§ **What the task asks**
Rewrite the passage of the story about four rings starting with "No, I don’t" and going on through "the first ring.", substituting "November" for "October".

§ **Extract**
* * *

No, I don’t have one for each finger on my left hand (thumb excluded — is it really a finger anyway?), but this story is about 4 rings and what they meant/mean to me. In order to give the story its full due, I must start at the very beginning. You see, my parents met one snowy day in North Philadelphia, in 1972… Okay, okay. Not at the very beginning, but a little bit later. Let’s skip forward to 1998 when I got married for the first time on a rainy day in October. I was 21 at the time, and I had known the girl for two months (mostly over the internet), but I jumped right in with both feet. You know, they really shouldn’t allow you to get a marriage license if you haven’t known the person for longer than two months, or if you’re below the age of 23, or whichever applies. But yes, that’s where the story begins, with the first ring.
The rings were $300 dollars apiece. You know you wanted me to tell you the price. And, considering I had no job, I was about to go through a major move, and she had no job, the price was pretty hefty. They had a lovely Celtic design, however, which somewhat made up for the price tag. Somewhat. I was able to hang on to that ring for a year and a half, but all that changed when we went to Florida. Now, to truly tell the story you’ll have to know what happens to me in the summer. I sweat a lot, and I generally tend to lose weight for that reason. Well, my fingers get a wee bit thinner during those times, too, and the heat in Florida was pretty stifling. So, we were strolling on the beach when the tide came in, not full force, but enough to get my legs wet, and my hands were down by my legs. You can see where this is going, right? One minute my ring was there, the next the tide was going back out and I couldn’t find my ring. I knew it had been loose on my finger, but I had no idea it was that loose. I was horrified, particularly because that was around the same time I realized that my marriage had been a major mistake. It was almost like by getting lost, the ring was telling me something very deep, very profound, about my relationship and about my life in general.

* * *

§ **Supplied entries**
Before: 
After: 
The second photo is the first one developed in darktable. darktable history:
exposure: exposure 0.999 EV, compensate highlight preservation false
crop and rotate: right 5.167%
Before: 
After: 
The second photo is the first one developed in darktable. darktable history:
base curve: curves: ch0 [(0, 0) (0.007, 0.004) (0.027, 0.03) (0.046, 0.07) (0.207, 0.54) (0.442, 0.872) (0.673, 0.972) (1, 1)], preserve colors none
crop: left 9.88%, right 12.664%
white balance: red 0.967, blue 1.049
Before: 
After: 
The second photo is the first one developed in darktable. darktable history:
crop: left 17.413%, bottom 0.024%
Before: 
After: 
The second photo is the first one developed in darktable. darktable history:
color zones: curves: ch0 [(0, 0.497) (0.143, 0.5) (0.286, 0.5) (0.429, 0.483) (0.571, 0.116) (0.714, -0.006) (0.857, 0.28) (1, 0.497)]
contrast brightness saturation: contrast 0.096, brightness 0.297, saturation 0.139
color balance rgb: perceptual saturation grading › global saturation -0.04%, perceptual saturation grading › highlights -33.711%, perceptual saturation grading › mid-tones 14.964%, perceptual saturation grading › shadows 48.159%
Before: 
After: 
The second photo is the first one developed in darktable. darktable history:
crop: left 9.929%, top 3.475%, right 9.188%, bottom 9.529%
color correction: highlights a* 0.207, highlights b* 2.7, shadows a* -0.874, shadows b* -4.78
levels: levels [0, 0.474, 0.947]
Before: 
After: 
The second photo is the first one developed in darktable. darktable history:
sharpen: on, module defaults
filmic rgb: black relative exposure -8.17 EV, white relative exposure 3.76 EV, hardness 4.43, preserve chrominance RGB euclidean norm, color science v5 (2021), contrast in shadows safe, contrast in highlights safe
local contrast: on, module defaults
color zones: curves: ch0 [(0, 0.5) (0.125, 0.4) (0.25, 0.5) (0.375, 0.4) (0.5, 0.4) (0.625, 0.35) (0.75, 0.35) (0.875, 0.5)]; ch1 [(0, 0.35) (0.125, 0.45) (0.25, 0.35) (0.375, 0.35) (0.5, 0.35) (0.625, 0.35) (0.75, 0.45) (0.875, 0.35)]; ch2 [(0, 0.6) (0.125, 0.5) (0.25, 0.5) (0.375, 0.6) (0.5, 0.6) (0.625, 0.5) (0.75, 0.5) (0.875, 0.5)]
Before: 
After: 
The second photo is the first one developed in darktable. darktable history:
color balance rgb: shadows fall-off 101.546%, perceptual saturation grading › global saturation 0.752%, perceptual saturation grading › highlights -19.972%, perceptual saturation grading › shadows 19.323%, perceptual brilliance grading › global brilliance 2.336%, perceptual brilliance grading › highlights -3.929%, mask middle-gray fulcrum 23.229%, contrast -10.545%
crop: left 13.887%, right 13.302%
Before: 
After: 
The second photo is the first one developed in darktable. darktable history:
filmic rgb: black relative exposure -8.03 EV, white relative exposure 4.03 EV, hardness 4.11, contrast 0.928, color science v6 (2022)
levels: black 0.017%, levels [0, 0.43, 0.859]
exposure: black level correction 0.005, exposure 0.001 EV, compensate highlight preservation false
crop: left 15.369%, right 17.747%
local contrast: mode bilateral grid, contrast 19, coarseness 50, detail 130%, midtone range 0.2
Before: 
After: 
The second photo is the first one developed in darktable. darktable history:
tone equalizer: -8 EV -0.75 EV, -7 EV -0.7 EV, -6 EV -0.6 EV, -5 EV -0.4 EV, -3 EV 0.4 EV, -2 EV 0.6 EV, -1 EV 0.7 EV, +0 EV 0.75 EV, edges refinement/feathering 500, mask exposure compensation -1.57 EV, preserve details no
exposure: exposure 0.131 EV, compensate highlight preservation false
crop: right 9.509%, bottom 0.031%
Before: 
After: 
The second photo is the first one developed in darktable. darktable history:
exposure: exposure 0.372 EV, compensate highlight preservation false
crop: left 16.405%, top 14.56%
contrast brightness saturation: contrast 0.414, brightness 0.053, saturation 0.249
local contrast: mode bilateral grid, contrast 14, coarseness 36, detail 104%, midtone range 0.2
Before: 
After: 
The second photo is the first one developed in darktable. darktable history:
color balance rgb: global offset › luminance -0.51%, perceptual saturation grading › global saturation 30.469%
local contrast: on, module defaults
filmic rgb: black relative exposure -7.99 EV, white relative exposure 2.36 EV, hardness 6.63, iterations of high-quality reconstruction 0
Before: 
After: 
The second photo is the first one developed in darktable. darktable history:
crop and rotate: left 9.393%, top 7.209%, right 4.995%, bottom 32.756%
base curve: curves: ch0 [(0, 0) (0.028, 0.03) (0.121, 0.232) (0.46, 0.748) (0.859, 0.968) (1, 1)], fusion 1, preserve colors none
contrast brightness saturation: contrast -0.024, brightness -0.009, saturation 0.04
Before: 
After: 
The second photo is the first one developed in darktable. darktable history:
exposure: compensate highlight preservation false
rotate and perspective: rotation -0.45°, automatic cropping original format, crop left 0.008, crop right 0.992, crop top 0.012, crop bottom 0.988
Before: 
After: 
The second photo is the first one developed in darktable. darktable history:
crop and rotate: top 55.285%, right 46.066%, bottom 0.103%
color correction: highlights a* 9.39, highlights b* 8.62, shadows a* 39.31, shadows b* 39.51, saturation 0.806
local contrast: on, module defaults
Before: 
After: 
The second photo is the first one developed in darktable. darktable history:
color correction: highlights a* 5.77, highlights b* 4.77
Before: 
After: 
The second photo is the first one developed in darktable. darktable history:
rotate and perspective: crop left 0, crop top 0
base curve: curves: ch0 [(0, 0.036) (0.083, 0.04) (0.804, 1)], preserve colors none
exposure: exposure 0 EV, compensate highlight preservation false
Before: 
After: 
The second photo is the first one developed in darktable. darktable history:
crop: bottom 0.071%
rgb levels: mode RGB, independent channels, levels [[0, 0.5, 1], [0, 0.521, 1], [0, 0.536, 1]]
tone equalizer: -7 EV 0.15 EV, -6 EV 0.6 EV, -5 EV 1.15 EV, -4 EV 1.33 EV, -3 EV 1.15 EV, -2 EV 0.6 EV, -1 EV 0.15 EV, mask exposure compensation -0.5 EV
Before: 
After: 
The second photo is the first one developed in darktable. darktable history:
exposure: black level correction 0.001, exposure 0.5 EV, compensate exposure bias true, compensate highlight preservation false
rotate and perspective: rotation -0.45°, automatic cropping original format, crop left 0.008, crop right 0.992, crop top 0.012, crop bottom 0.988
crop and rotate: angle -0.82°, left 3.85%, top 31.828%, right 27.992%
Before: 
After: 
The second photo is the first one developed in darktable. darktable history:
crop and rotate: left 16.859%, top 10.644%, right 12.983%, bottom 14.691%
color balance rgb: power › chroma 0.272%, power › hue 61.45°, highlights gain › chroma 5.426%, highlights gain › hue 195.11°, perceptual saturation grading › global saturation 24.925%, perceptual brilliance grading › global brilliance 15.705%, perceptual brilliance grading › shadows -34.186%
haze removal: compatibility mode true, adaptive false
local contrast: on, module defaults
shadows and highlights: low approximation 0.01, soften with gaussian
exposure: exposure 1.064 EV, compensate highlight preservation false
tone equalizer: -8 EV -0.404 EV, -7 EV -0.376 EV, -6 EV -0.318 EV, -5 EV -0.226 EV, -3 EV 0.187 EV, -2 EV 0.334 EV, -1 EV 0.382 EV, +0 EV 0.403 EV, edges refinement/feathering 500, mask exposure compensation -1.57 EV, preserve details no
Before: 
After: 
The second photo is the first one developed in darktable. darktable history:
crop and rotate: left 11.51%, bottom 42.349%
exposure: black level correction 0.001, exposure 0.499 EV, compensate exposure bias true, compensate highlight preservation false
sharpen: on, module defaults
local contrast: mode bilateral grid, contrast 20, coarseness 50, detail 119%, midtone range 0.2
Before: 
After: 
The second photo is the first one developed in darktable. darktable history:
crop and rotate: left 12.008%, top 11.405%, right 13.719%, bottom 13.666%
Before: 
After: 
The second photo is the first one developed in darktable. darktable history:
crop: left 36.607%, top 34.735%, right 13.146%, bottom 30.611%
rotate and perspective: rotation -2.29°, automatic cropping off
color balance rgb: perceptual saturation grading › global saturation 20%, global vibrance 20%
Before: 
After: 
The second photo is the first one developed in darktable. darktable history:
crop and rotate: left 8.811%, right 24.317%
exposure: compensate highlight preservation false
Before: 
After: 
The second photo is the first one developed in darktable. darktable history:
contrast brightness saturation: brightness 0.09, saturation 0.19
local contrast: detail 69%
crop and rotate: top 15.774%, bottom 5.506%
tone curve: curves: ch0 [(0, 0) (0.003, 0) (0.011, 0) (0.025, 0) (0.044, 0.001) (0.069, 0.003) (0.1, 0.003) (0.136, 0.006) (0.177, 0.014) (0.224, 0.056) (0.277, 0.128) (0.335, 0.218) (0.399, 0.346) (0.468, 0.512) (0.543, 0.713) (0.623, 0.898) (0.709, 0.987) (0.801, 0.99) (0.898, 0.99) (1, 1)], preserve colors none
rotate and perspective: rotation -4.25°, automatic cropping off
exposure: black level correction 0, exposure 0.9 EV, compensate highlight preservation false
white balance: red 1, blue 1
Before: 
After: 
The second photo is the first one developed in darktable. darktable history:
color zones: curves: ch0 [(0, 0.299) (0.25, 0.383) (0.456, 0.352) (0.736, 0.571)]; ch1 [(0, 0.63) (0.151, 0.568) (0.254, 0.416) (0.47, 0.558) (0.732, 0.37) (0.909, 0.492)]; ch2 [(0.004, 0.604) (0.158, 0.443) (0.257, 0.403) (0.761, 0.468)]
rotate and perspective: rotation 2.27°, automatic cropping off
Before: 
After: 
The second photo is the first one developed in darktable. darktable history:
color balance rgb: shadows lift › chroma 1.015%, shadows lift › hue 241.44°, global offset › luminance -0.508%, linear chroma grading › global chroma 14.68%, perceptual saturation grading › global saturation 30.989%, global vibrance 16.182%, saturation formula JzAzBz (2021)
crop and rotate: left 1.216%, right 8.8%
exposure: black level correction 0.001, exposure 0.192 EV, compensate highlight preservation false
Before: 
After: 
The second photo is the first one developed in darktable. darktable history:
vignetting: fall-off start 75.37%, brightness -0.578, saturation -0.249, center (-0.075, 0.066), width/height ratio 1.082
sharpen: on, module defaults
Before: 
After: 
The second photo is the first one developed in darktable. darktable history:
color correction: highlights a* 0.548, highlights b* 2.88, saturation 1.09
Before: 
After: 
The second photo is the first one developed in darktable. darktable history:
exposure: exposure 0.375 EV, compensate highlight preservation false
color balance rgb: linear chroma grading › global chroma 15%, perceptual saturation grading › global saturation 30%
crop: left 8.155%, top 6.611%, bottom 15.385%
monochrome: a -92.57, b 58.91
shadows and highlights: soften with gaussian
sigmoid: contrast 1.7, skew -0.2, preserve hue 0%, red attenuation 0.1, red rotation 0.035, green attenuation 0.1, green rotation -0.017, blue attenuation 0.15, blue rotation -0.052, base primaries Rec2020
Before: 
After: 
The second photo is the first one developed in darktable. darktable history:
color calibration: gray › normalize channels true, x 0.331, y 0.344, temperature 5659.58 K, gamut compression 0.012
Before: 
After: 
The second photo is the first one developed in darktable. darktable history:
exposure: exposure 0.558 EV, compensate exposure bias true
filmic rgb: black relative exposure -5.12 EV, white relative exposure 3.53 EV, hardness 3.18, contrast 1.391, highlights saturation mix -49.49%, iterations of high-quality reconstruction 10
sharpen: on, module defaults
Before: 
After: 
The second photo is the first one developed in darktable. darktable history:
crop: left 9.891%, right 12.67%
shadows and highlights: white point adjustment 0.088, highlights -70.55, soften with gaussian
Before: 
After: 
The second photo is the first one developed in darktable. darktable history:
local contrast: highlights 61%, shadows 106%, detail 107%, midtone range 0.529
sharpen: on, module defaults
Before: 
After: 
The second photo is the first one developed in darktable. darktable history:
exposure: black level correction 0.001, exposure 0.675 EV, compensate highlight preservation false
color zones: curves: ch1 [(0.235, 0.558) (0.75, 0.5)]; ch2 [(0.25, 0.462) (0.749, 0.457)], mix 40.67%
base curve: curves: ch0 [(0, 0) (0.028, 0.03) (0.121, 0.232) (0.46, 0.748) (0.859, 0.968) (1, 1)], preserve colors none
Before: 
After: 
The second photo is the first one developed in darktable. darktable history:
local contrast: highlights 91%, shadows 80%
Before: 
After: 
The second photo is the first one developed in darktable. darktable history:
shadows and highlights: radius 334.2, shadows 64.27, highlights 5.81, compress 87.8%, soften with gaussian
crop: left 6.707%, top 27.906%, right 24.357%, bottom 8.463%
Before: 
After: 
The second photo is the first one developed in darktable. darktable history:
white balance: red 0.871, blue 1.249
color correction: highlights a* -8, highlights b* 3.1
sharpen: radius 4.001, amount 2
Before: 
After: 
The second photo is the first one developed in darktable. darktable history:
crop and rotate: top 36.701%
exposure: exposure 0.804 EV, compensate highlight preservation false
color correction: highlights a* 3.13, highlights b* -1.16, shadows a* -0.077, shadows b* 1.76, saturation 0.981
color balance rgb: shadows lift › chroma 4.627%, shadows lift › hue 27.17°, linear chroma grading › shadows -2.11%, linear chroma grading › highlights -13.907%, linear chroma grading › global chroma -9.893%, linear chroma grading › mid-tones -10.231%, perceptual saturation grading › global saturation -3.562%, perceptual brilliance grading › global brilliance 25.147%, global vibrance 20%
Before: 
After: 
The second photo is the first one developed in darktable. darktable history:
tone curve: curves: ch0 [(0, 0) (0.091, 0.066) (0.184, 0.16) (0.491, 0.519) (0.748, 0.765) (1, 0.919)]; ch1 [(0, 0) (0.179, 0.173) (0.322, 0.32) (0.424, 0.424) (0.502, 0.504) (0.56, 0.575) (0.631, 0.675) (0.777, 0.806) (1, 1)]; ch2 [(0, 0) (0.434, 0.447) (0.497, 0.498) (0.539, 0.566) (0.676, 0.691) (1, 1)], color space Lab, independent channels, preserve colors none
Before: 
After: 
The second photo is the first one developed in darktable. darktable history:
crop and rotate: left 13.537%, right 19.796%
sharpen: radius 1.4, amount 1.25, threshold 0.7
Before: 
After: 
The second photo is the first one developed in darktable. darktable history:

* * *

§ **Answer to the exercise**
No, I don’t have one for each finger on my left hand (thumb excluded — is it really a finger anyway?), but this story is about 4 rings and what they meant/mean to me. In order to give the story its full due, I must start at the very beginning. You see, my parents met one snowy day in North Philadelphia, in 1972… Okay, okay. Not at the very beginning, but a little bit later. Let’s skip forward to 1998 when I got married for the first time on a rainy day in November. I was 21 at the time, and I had known the girl for two months (mostly over the internet), but I jumped right in with both feet. You know, they really shouldn’t allow you to get a marriage license if you haven’t known the person for longer than two months, or if you’re below the age of 23, or whichever applies. But yes, that’s where the story begins, with the first ring.